Zutaten: 100g mittelfein gemahlenes Getreide (Weizen, Roggen, Gerste, Grünkern, Hafer – am besten als Mischung zu gleichen Teilen), 1-2 Zwiebeln, 3 Esslöffel Öl, 1½
Liter Gemüsebrühe, 400 g fein geraspeltes Gemüse (z.B. Möhren, Sellerie, Petersilienwurzel, Zuccini, Pastinake, Fenchel), 100g feingehackte frische Kräuter (Liebstöckl, Majoran, Basilikum, Kerbel, Petersilie, Beinwell, Brennessel), 50g Butter, Hefeflocken
Zubereitung:
Zwiebelscheiben in Öl glasig dünsten. Das geschrotete Korn trocken in der Pfanne bei mittlerer Hitze rösten, bis es anfängt zu duften, über die Zwiebeln geben und mit der warmen Gemüsebrühe auffüllen. Liebstöckel und Majoran zugeben und 10 Minuten leicht kochen lassen. Gemüse hinzufügen und noch circa 5 Minuten weiter kochen lassen. Butter und restliche Kräuter hinzufügen. Eventuell etwas Flüssigkeit ergänzen und noch Salz hinzufügen. Nach Geschmack mit Hefeflocken bestreut servieren.

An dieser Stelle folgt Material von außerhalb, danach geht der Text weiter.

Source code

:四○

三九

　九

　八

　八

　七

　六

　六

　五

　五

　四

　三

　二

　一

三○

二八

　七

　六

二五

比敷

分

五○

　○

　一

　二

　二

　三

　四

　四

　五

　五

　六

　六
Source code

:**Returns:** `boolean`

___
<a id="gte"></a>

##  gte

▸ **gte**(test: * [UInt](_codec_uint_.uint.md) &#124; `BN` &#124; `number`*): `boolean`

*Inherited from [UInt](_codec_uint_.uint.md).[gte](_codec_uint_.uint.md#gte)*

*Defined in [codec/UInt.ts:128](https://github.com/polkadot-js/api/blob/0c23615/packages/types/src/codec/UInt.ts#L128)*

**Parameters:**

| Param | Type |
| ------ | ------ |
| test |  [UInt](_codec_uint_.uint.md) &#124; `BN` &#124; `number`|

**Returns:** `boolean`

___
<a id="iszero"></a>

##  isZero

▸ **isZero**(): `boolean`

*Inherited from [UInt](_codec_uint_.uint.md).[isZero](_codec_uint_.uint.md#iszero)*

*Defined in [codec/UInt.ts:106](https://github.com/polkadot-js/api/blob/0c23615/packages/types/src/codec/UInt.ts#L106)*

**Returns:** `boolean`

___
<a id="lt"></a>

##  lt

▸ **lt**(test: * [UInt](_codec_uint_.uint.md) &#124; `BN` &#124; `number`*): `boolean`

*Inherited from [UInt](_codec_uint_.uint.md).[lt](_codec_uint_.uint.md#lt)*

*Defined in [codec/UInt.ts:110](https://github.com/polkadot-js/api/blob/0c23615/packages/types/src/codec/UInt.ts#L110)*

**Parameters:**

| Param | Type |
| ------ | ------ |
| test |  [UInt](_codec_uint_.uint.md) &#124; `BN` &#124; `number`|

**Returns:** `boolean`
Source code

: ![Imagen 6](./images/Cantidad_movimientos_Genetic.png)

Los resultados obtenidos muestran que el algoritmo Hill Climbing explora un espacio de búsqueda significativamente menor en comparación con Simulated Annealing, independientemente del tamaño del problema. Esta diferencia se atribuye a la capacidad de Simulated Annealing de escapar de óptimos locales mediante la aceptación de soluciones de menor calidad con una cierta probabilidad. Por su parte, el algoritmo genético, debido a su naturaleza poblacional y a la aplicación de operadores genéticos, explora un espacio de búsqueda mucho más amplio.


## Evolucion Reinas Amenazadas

Dies ist das Grundrezept, das ich in dem Kochbuch „Vollwertkost zuhause“ von Ruth Topp und Anneliese Riffert gefunden habe. Es geht um diese Jahreszeit auch ohne Kräuter beziehungsweise muss man sich mit getrockneten behelfen. Es müssen auch im Sommer nicht alle Kräuter sein, es schmeckt aber sehr gut, wenn man alle hineintut, sofern man vorsichtig ist mit dem Beinwell, weil er sich geschmacklich sehr durchsetzt.

Zum Schuss noch ein Wort zu dem Stress, der entstehen kann, wenn man eine schulmedizinisch nicht anerkannte Krebsbehandlung beginnen möchte:
Die von mir vorgeschlagenen Maßnahmen können allesamt gleichzeitig zu bereits begonnenen Therapien angewendet werden. Auf den Rat der Ärzte sollte man unbedingt hören, wenn sich der Krebs in einem späten Stadium befindet, denn dann ist eine Operation zunächst oft die Rettung. Auch andere schulmedizinische Maßnahmen wie Bestrahlung oder Chemotherapie sollten nicht einfach abgebrochen werden, sie sind vielfach notwendig und sie behindern den Erfolg der Kräuter- und Diätbehandlung nicht. Sondern im Gegenteil: Es werden diese Behandlungen viel besser vertragen, wenn man meine Vorschläge anwendet.
Selbst im Krankenhaus kann man damit beginnen, indem man sich Tees oder Speisen mitbringen lässt. Man sollte auch Verständnis dafür haben, dass im Zeitplan der Schwestern kein Platz für krankenhauseigene Durchführungen dieser Art ist. Sobald man zuhause ist, kann man ja richtig loslegen. Wo ein Wille ist, ist bekanntlich auch ein Weg!